10. The budget bids goodbye to fiscal orthodoxy

 

Background:

  • With its fiscal deficit at 9.5% of GDP for FY21 and 6.8% in FY22 Budget for 2021-22 seems to signal “spend like there is no tomorrow”. For well over a decade-and-a-half, we have tried attaining deficit targets set out in the Fiscal Responsibility and Budget Management (FRBM) Act (2003).
  • In this Budget, target of FRBM Act has not been adhered to. The Budget thus marks an important departure from one of the key tenets of the Washington Consensus that was based on macroeconomic stability.
  • In previous years, Medium Term Fiscal Policy cum Fiscal Strategy Statement would give the indicators for the past two years as well as the projections for the next two years.
  • In this year’s Budget, the yearly projections are missing. The Finance Minister has promised to introduce an amendment to the FRBM Act to formalise the new targets.

Key Concepts:

  • The Economic Survey laid the groundwork for a departure from rigid adherence to fiscal consolidation. 
  • It has a quote from economist Olivier Blanchard, “If the interest rate paid by the government is less than the growth rate (IRGD), then the intertemporal budget constraint facing the government no longer binds.”
  • The “intertemporal budget constraint” means that any debt outstanding today must be offset by future primary surpluses.
  • The Survey argues that in India, the growth rate is higher than the interest rate most of the time. 
  • The Survey says that, in the current situation, expansionary fiscal policy will boost growth and cause debt to GDP ratios to be lower, not higher.

Areas of concern

  • An important factor for adhering to the fiscal constraint in the past was the fear that the rating agencies would downgrade India if total public debt crossed, say, 10%-11% of GDP. That is a risk that cannot be wished away unless the rating agencies have decided to toe the IMF-World Bank line on fiscal deficits.
  • Another concern is that a large fiscal deficit can fuel a rise in inflation.
  • A third concern is that, with the tax to GDP ratio not rising as expected, the sale of public assets has become crucial to reduction in fiscal deficits in the years ahead. This is a high-risk strategy.
  • A large-scale privatisation almost always involves substantial FDI. In South East Asia and Eastern Europe, privatisation of banks meant a large rise in foreign presence in the domestic economies.

Conclusion

  • If the nation’s political economy came in the way of our meeting the FRBM targets, it is also likely to pose an obstacle to large-scale privatisation. A departure from fiscal orthodoxy is welcome. But the government needs to think of ways to make it more sustainable.

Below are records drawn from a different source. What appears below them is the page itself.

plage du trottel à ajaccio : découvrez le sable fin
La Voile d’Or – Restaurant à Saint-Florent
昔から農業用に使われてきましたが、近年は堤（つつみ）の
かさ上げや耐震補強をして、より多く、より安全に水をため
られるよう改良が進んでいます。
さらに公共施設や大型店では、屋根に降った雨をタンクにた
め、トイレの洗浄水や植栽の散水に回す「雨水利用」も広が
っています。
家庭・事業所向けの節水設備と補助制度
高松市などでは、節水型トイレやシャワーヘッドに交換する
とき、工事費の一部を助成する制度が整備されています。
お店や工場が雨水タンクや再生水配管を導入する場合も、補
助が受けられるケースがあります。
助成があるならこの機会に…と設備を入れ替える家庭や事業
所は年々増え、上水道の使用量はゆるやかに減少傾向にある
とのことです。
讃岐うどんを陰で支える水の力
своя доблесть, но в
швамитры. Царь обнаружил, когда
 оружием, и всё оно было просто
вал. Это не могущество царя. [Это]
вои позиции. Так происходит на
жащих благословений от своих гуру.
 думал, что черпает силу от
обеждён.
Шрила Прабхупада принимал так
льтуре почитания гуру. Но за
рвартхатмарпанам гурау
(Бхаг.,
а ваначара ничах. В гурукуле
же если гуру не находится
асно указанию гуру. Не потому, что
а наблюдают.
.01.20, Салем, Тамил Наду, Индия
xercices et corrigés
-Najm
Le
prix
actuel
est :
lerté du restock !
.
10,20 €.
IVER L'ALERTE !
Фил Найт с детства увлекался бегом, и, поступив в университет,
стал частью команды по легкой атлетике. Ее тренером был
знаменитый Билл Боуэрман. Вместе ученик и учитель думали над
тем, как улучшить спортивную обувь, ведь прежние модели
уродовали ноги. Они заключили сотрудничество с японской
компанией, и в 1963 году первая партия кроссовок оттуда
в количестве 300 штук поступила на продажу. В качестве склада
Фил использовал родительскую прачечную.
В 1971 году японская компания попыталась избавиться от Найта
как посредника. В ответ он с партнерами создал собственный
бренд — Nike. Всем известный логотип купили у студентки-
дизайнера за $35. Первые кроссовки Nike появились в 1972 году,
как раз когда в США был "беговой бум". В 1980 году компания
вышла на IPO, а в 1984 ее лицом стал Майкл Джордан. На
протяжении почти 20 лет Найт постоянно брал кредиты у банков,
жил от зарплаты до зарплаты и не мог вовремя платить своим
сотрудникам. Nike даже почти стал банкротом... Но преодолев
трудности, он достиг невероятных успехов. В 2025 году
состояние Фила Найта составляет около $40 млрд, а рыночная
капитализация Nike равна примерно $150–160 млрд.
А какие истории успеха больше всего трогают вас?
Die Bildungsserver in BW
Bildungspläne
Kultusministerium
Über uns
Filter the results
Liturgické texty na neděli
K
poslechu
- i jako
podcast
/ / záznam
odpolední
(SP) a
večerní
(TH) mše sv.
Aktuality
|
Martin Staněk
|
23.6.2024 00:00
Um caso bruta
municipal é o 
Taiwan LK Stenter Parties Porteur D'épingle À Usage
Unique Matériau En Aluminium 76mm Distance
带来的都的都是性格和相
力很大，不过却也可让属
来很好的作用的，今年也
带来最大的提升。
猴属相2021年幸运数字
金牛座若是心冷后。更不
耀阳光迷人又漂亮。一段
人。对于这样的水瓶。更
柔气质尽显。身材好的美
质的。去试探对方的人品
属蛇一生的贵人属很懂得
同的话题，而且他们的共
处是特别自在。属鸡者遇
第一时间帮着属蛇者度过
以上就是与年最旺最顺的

Interest Rate Growth Differential

  • A key indicator of an economy’s long-run debt sustainability is the differential between interest paid on government debt and the economy’s nominal growth rate. When the cost of raising debt is lower than the gross domestic product (GDP) growth rate, public debt comes with low fiscal costs.
  • In such a situation, the debt-to-GDP ratio of the economy declines as debts are rolled over.